A discerning reader, reading a small-readership blog in which Marky Mark is defamed, will recognize the unreliability of Web 2.0; when an essentially anonymous blogger says something negative about Marky Mark (not to pick on you, Mark, but just operating in the terms of the example), readers ought not to give it much weight. But whether or not they "ought" to is, perhaps, beside the point. Not everyone is so discerning.
In particular, if Marky Mark's handle can be easily co-identified with his real identity, such that a prospective client of his would be able to figure it out through internet searches, then one could *easily* imagine a scenario where an anonymous comment maligning his competence or values would result in him losing business.
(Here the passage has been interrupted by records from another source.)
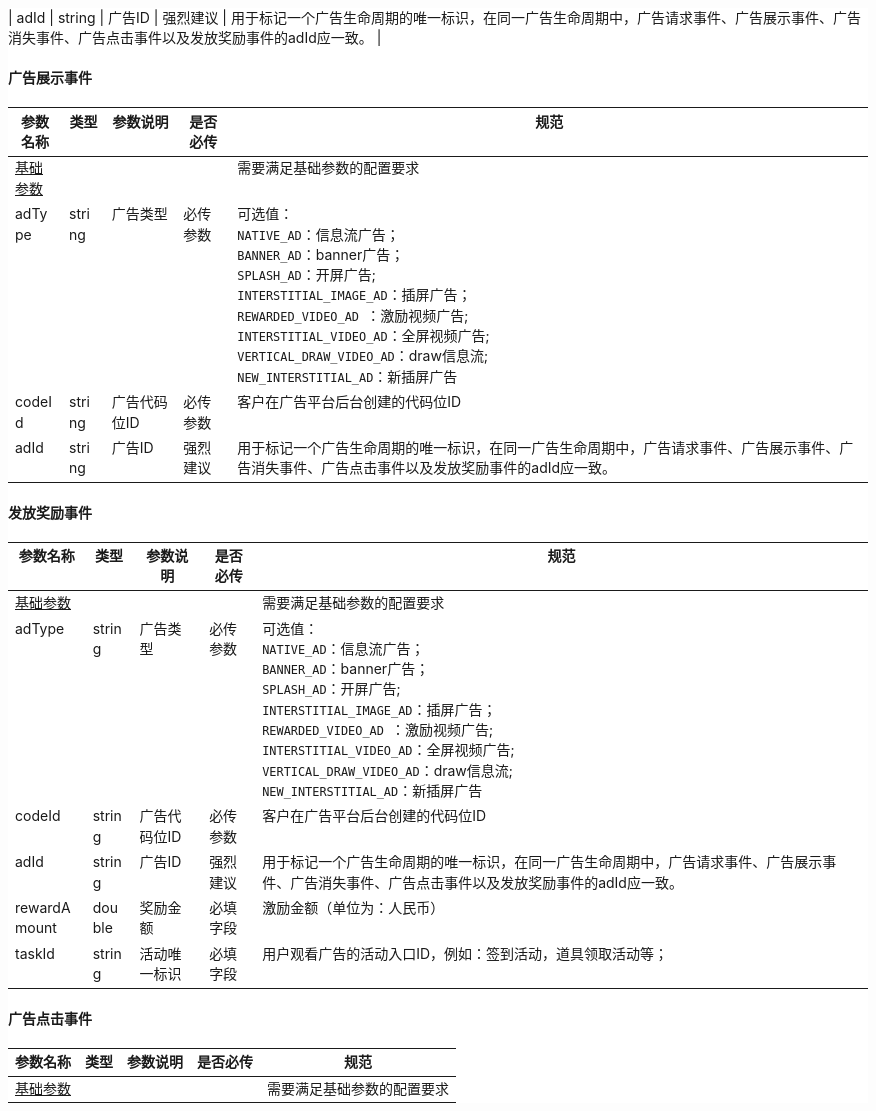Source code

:| adId        | string | 广告ID                                            | 强烈建议 | 用于标记一个广告生命周期的唯一标识，在同一广告生命周期中，广告请求事件、广告展示事件、广告消失事件、广告点击事件以及发放奖励事件的adId应一致。                                                                                                                                              |

#### <span id="adShow"> 广告展示事件 </span>


| **参数名称** | **类型**    | **参数说明**                                                                                         | **是否必传** | **规范**                                                                                     |
| ----------------- | ------------ | ------------------------------------------------------- | -------------- | --------------------------------------------------------------------------------------------------------------------------------------------------------------------------------------------------------------------------------------------------------------------------------------------- |
| [基础参数](#data)             |  |               |      |                   需要满足基础参数的配置要求                                                                                                                                                                                    |
| adType      | string | 广告类型                                          | 必传参数 | 可选值：<br/>`NATIVE_AD`：信息流广告；<br/>`BANNER_AD`：banner广告；<br/>`SPLASH_AD`：开屏广告;<br/>`INTERSTITIAL_IMAGE_AD`：插屏广告；<br/>`REWARDED_VIDEO_AD `：激励视频广告;<BR/>`INTERSTITIAL_VIDEO_AD`：全屏视频广告;<br/>`VERTICAL_DRAW_VIDEO_AD`：draw信息流;<br/>`NEW_INTERSTITIAL_AD`：新插屏广告     |
| codeId      | string | 广告代码位ID                                      | 必传参数 | 客户在广告平台后台创建的代码位ID                                                                                                                                                                                                                                                            |
| adId        | string | 广告ID                                            | 强烈建议 | 用于标记一个广告生命周期的唯一标识，在同一广告生命周期中，广告请求事件、广告展示事件、广告消失事件、广告点击事件以及发放奖励事件的adId应一致。                                                                                                                                              |

#### <span id="adReward"> 发放奖励事件 </span>



| **参数名称** | **类型**    | **参数说明**                                                                                         | **是否必传** | **规范**                                                                                     |
| ------------------ | ------------ | ------------------------------------------------------- | -------------- | --------------------------------------------------------------------------------------------------------------------------------------------------------------------------------------------------------------------------------------------------------------------------------------------- |
| [基础参数](#data)             |  |               |      |                   需要满足基础参数的配置要求                                                                                                                                                                                    |
| adType      | string | 广告类型                                          | 必传参数 | 可选值：<br/>`NATIVE_AD`：信息流广告；<br/>`BANNER_AD`：banner广告；<br/>`SPLASH_AD`：开屏广告;<br/>`INTERSTITIAL_IMAGE_AD`：插屏广告；<br/>`REWARDED_VIDEO_AD `：激励视频广告;<BR/>`INTERSTITIAL_VIDEO_AD`：全屏视频广告;<br/>`VERTICAL_DRAW_VIDEO_AD`：draw信息流;<br/>`NEW_INTERSTITIAL_AD`：新插屏广告     |
| codeId       | string | 广告代码位ID                                      | 必传参数 | 客户在广告平台后台创建的代码位ID                                                                                                                                                                                                                                                            |
| adId         | string | 广告ID                                            | 强烈建议 | 用于标记一个广告生命周期的唯一标识，在同一广告生命周期中，广告请求事件、广告展示事件、广告消失事件、广告点击事件以及发放奖励事件的adId应一致。                                                                                                                                              |
| rewardAmount | double | 奖励金额                                          | 必填字段 | 激励金额（单位为：人民币）                                                                                                                                                                                                                                                                  |
| taskId       | string | 活动唯一标识                                      | 必填字段 | 用户观看广告的活动入口ID，例如：签到活动，道具领取活动等；                                                                                                                                                                                                                                  |

#### <span id="adClick"> 广告点击事件 </span>



| **参数名称** | **类型**    | **参数说明**                                                                                         | **是否必传** | **规范**                                                                                     |
| ----------------- | ------------ | ------------------------------------------------------- | -------------- | --------------------------------------------------------------------------------------------------------------------------------------------------------------------------------------------------------------------------------------------------------------------------------------------- |
| [基础参数](#data)             |  |               |      |                   需要满足基础参数的配置要求                                                                                                                                                                                    |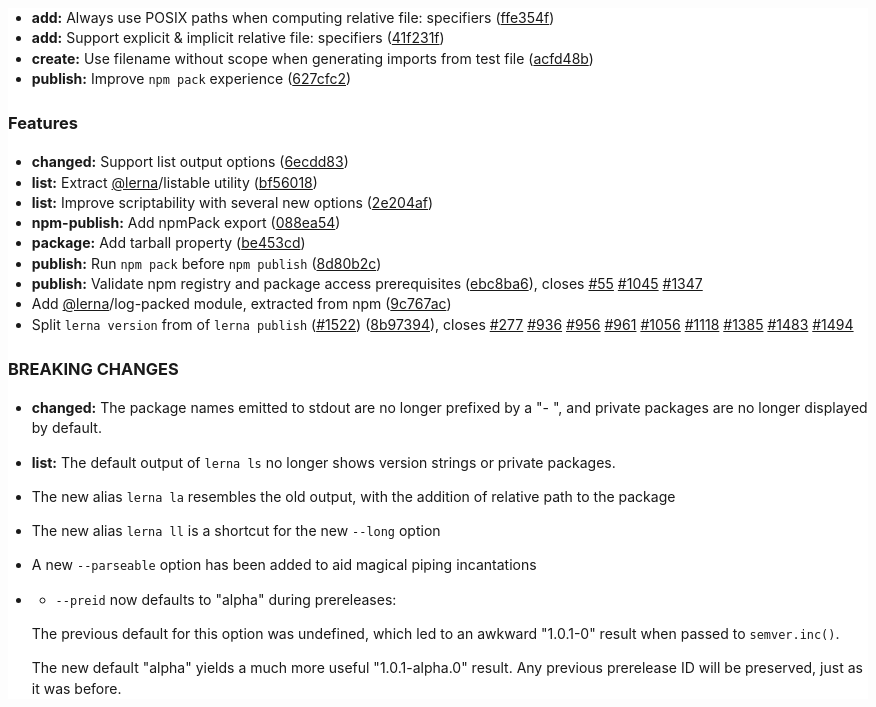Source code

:* **add:** Always use POSIX paths when computing relative file: specifiers ([ffe354f](https://github.com/lerna/lerna/commit/ffe354f))
* **add:** Support explicit & implicit relative file: specifiers ([41f231f](https://github.com/lerna/lerna/commit/41f231f))
* **create:** Use filename without scope when generating imports from test file ([acfd48b](https://github.com/lerna/lerna/commit/acfd48b))
* **publish:** Improve `npm pack` experience ([627cfc2](https://github.com/lerna/lerna/commit/627cfc2))


### Features

* **changed:** Support list output options ([6ecdd83](https://github.com/lerna/lerna/commit/6ecdd83))
* **list:** Extract [@lerna](https://github.com/lerna)/listable utility ([bf56018](https://github.com/lerna/lerna/commit/bf56018))
* **list:** Improve scriptability with several new options ([2e204af](https://github.com/lerna/lerna/commit/2e204af))
* **npm-publish:** Add npmPack export ([088ea54](https://github.com/lerna/lerna/commit/088ea54))
* **package:** Add tarball property ([be453cd](https://github.com/lerna/lerna/commit/be453cd))
* **publish:** Run `npm pack` before `npm publish` ([8d80b2c](https://github.com/lerna/lerna/commit/8d80b2c))
* **publish:** Validate npm registry and package access prerequisites ([ebc8ba6](https://github.com/lerna/lerna/commit/ebc8ba6)), closes [#55](https://github.com/lerna/lerna/issues/55) [#1045](https://github.com/lerna/lerna/issues/1045) [#1347](https://github.com/lerna/lerna/issues/1347)
* Add [@lerna](https://github.com/lerna)/log-packed module, extracted from npm ([9c767ac](https://github.com/lerna/lerna/commit/9c767ac))
* Split `lerna version` from of `lerna publish` ([#1522](https://github.com/lerna/lerna/issues/1522)) ([8b97394](https://github.com/lerna/lerna/commit/8b97394)), closes [#277](https://github.com/lerna/lerna/issues/277) [#936](https://github.com/lerna/lerna/issues/936) [#956](https://github.com/lerna/lerna/issues/956) [#961](https://github.com/lerna/lerna/issues/961) [#1056](https://github.com/lerna/lerna/issues/1056) [#1118](https://github.com/lerna/lerna/issues/1118) [#1385](https://github.com/lerna/lerna/issues/1385) [#1483](https://github.com/lerna/lerna/issues/1483) [#1494](https://github.com/lerna/lerna/issues/1494)


### BREAKING CHANGES

* **changed:** The package names emitted to stdout are no longer prefixed by a "- ", and private packages are no longer displayed by default.
* **list:** The default output of `lerna ls` no longer shows version strings or private packages.

 * The new alias `lerna la` resembles the old output, with the addition of relative path to the package
 * The new alias `lerna ll` is a shortcut for the new `--long` option
 * A new `--parseable` option has been added to aid magical piping incantations
* * `--preid` now defaults to "alpha" during prereleases:

  The previous default for this option was undefined, which led to an awkward "1.0.1-0" result when passed to `semver.inc()`.

  The new default "alpha" yields a much more useful "1.0.1-alpha.0" result. Any previous prerelease ID will be preserved, just as it was before.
Even somebody who is appropriately sceptical of such a defamatory comment might ask "Why take the chance"?
By comparison, think about bad employment references. It is very well known in the HR community that many employment relationships break down as a result of poor chemistry, and that this is not necessarily a reflection on the employee. (In other words, the fact that an employee parted with a previous employer on bad terms is a very poor predictor of whether or not the employee will be a positive addition to your workplace.)
However, if a recruiter has a half dozen candidates on a short list, and knows or infers that one of them had their last employment relationship end badly...well, all other things being equal, that will really hurt that employee's candidacy, regardless of the reasons. You know he didn't fit into his last workplace, which may or may not reflect a problem with the employee, so why take the chance?